Extract to read:

Fake News: Nuclear posture is sagging

WASHINGTON (April 7) — President Obama released a Nuclear Posture Review Tuesday outlining conditions under which the U.S. might use atomic weapons, and it pointedly omits a central tenet of his predecessor’s policy. No longer would America consider unleashing its nuclear arsenal “just because we felt like it.”

The plan under former president George W. Bush stated that weapons might be employed in response to a conventional attack by a non-nuclear nation or simply, according to one Defense Department official in the previous administration, “if we’re having a bad day and need a little pyrotechnic pick-me-up.”

“What’s the point of having thousands of warheads if you can’t ever use them?” retired general Robert Calvin said. “It’d be like loading up on fireworks for the Fourth of July, and then just sitting around watching the Boston Pops concert on PBS.”

Obama’s new policy says the weapons stockpile represents a “fundamental role” in deterring a nuclear attack on the U.S., as opposed to the Bush strategy in which the bombs played a “critical role”.

“I don’t care if it’s a fundamental role, a critical role or a cinnamon roll, this policy simply represents weakness on our part,” said Republican Congresswoman Michele Bachmann. “We need to threaten potential adversaries to make sure we get our way on a whole range of issues.”

Bachmann cited currently stalled negotiations on new import treaties with Australia, and tariff issues with India’s software and entertainment industries as two examples where “a little nuclear saber-rattling could go a long way toward making foreign nations see things our way.”

“You don’t want to ship us more kangaroos? Fine. Expect to see a cruise missile headed for the Sydney Opera House by this time tomorrow,” Bachmann said. “Refuse to take those shrieking, high-pitched violin interludes out of Bollywood movie soundtracks, and the Gandhi Center for International Peace in Mumbai is rubble.”

The new Obama posture, which is noticeably more stooped than when he took office a year ago, would not apply to nations that aren’t parties to nonproliferation treaties, such as Iran and North Korea. They can still be blown off the face of the planet at a moment’s notice. But attacks from other countries on the U.S. or its allies, even those that used chemical or biological weapons, would not face an atomic response.

Requirement A:
Reproduce the passage of the nuclear posture article that begins with the words containing "The new Obama" and ends with "an atomic response.".
Requirement B:
In the nuclear posture article, which two nations are named as not being parties to nonproliferation treaties?

Record set:
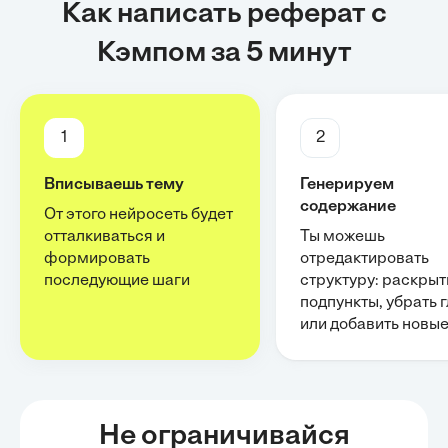
Как написать реферат с
Кэмпом за 5 минут
1
2
Вписываешь тему
Генерируем
содержание
От этого нейросеть будет
отталкиваться и
Ты можешь
формировать
отредактировать
последующие шаги
структуру: раскрыт
подпункты, убрать 
или добавить новы
Не ограничивайся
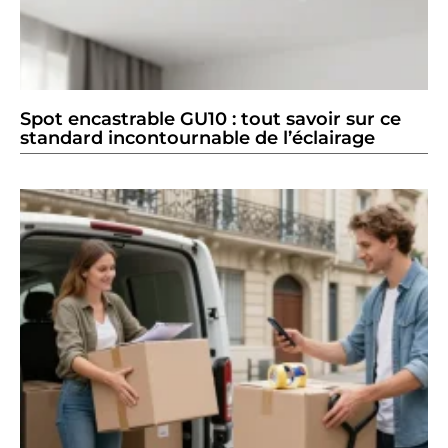
Spot encastrable GU10 : tout savoir sur ce
standard incontournable de l’éclairage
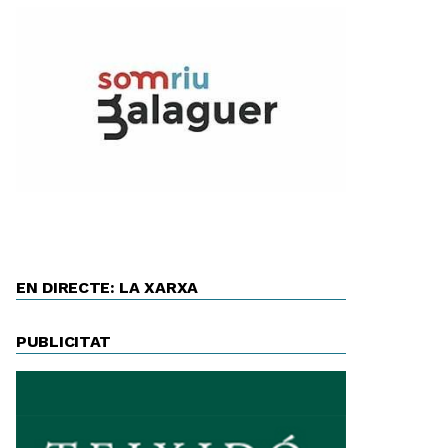
EN DIRECTE: LA XARXA
PUBLICITAT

Your response A:
The new Obama posture, which is noticeably more stooped than when he took office a year ago, would not apply to nations that aren’t parties to nonproliferation treaties, such as Iran and North Korea. They can still be blown off the face of the planet at a moment’s notice. But attacks from other countries on the U.S. or its allies, even those that used chemical or biological weapons, would not face an atomic response.

Your response B:
Iran and North Korea.